Brother in Law had decided to put on a BBQ for boys, his largely national staff hadn’t been apart of this Kiwi ritual before. We cooked sausages, steak, prawns were, with salads and fruit all descriptions to accompany. After cooking the feast, it was time for a formal speech by Brother in Law to thank them for their support and help, a reply from a supervisor and then grace. The boys tucked in, leaving almost nothing behind, a small problem as the five or six ladies who worked there had to put up the left overs.
With the BBQ cleared away we headed to the Lae Markets to pick up fresh vegetables and fruit. These markets are an experience worth having, an amazing array of local fruit and vegetable, in this large compound. About a third of it covered by very long open sheds and the rest of the stall owners sitting outside among a multitude of umbrellas. The stalls consisted of people sitting on the floor under and umbrella with their particular fruit or vegetable spread out in front of them in a small pile, on sacks or an old cloth. The sellers are in the main set out in groups depending on the types of fruit or vegetable they are retailing. You see a group of tobacco sellers with their long strands of leaf knotted together, along side a dozen or more sellers of kaukau (local sweat potatoes), spread over the floor, fruits included pineapples, mango’s, sugar fruit (like a heavy skinned yellow passionfruit), laulau,(a small red fruit with a taste similar to nashi but not as sweet.),bananas, ginger and just about every other fruit and vegetable you can imagine. Most of the fruit and vegetables here are grown in the highlands and brought down to market.

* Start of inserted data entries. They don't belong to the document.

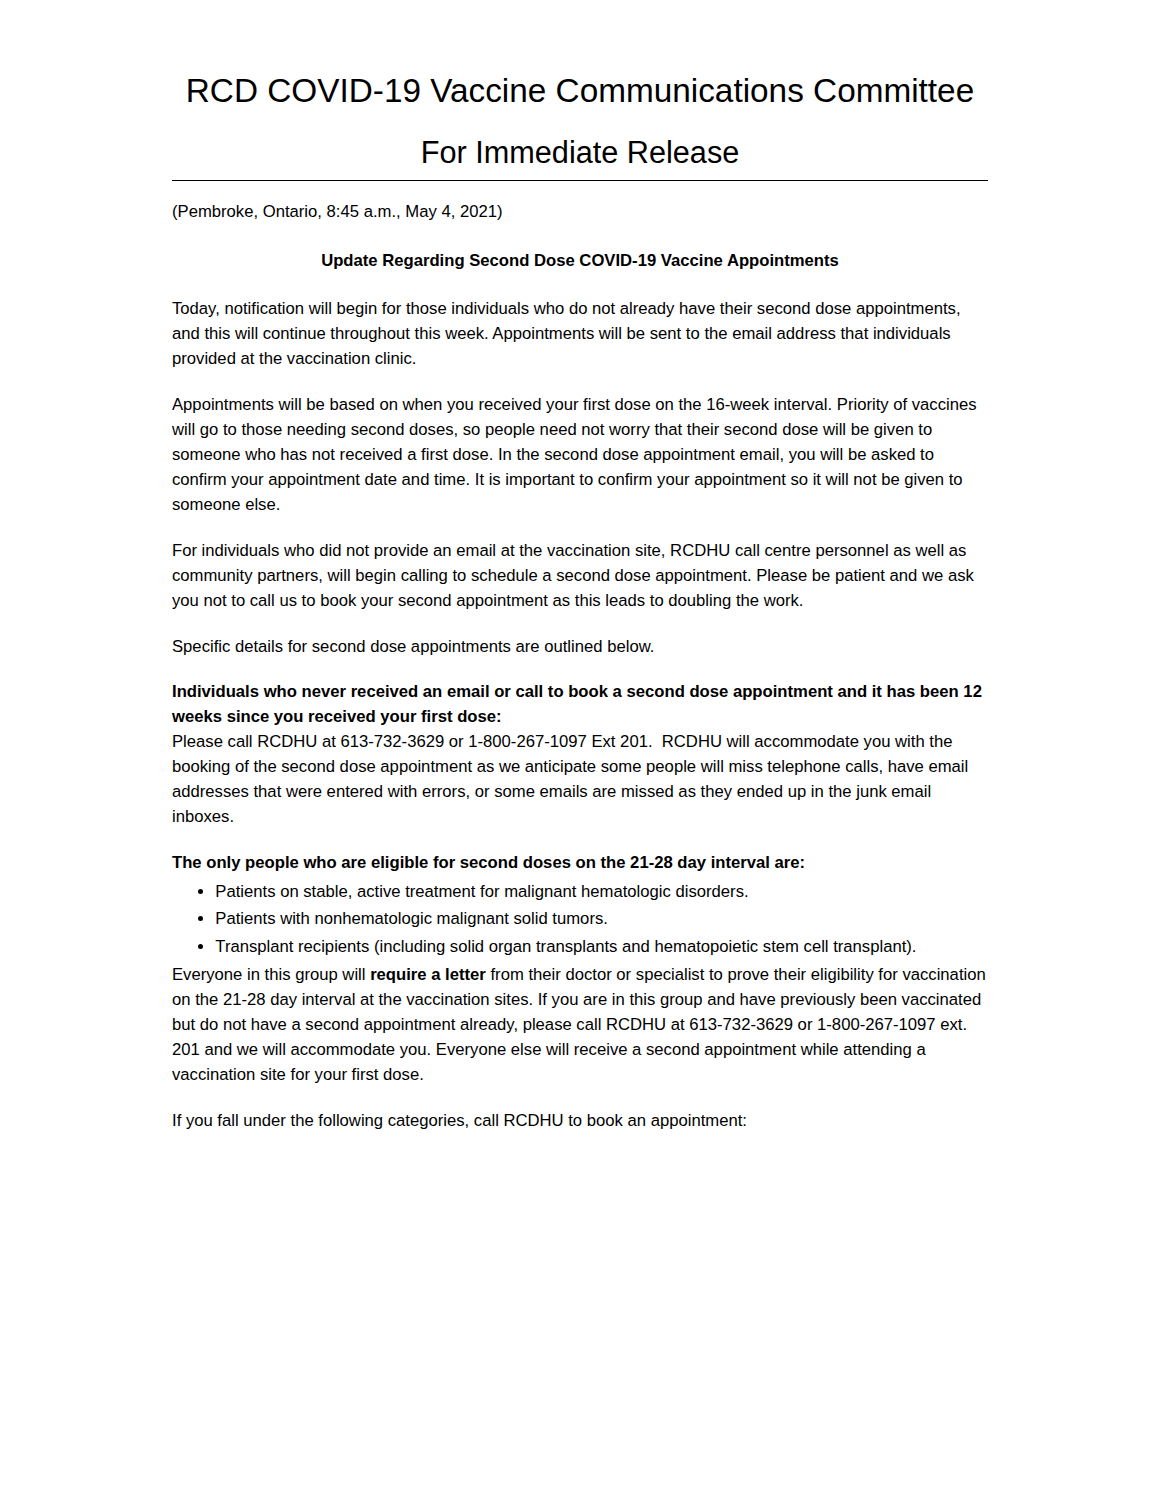RCD COVID-19 Vaccine Communications Committee
For Immediate Release
(Pembroke, Ontario, 8:45 a.m., May 4, 2021)
Update Regarding Second Dose COVID-19 Vaccine Appointments
Today, notification will begin for those individuals who do not already have their second dose appointments, and this will continue throughout this week. Appointments will be sent to the email address that individuals provided at the vaccination clinic.
Appointments will be based on when you received your first dose on the 16-week interval. Priority of vaccines will go to those needing second doses, so people need not worry that their second dose will be given to someone who has not received a first dose. In the second dose appointment email, you will be asked to confirm your appointment date and time. It is important to confirm your appointment so it will not be given to someone else.
For individuals who did not provide an email at the vaccination site, RCDHU call centre personnel as well as community partners, will begin calling to schedule a second dose appointment. Please be patient and we ask you not to call us to book your second appointment as this leads to doubling the work.
Specific details for second dose appointments are outlined below.
Individuals who never received an email or call to book a second dose appointment and it has been 12 weeks since you received your first dose:
Please call RCDHU at 613-732-3629 or 1-800-267-1097 Ext 201. RCDHU will accommodate you with the booking of the second dose appointment as we anticipate some people will miss telephone calls, have email addresses that were entered with errors, or some emails are missed as they ended up in the junk email inboxes.
The only people who are eligible for second doses on the 21-28 day interval are:
Patients on stable, active treatment for malignant hematologic disorders.
Patients with nonhematologic malignant solid tumors.
Transplant recipients (including solid organ transplants and hematopoietic stem cell transplant).
Everyone in this group will require a letter from their doctor or specialist to prove their eligibility for vaccination on the 21-28 day interval at the vaccination sites. If you are in this group and have previously been vaccinated but do not have a second appointment already, please call RCDHU at 613-732-3629 or 1-800-267-1097 ext. 201 and we will accommodate you. Everyone else will receive a second appointment while attending a vaccination site for your first dose.
If you fall under the following categories, call RCDHU to book an appointment:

As the only Europeans in the market we had just a bit of reservation in shopping, Al was reticent about using her camera, we didn’t need to worry. The people are extremely friendly, when the camera came out, people lined up to get their photos taken. Set out in little piles the fruit and vegetables have a standard value, no scales, just grab as many piles as you thought you required. We paid between 50 Toea and 3 Kena for our piles depending on the heaps content.
The local bag is a bilum, this bag is, made by tying knots in stringed bark from the Tulip trip, the bags come in a variety of colours shapes and sizes. The bilum is often worn with the handles around the forehead leaving the bag to dangle down the back. Another popular way of carrying your bilum is your head through the straps and the bag hanging in front of you like a bib. Later we found that some very contemporary bilums were produced just for the carrying of a mobile phone. We left with two bilums of fruit, a plant, lots of photos and a huge experience.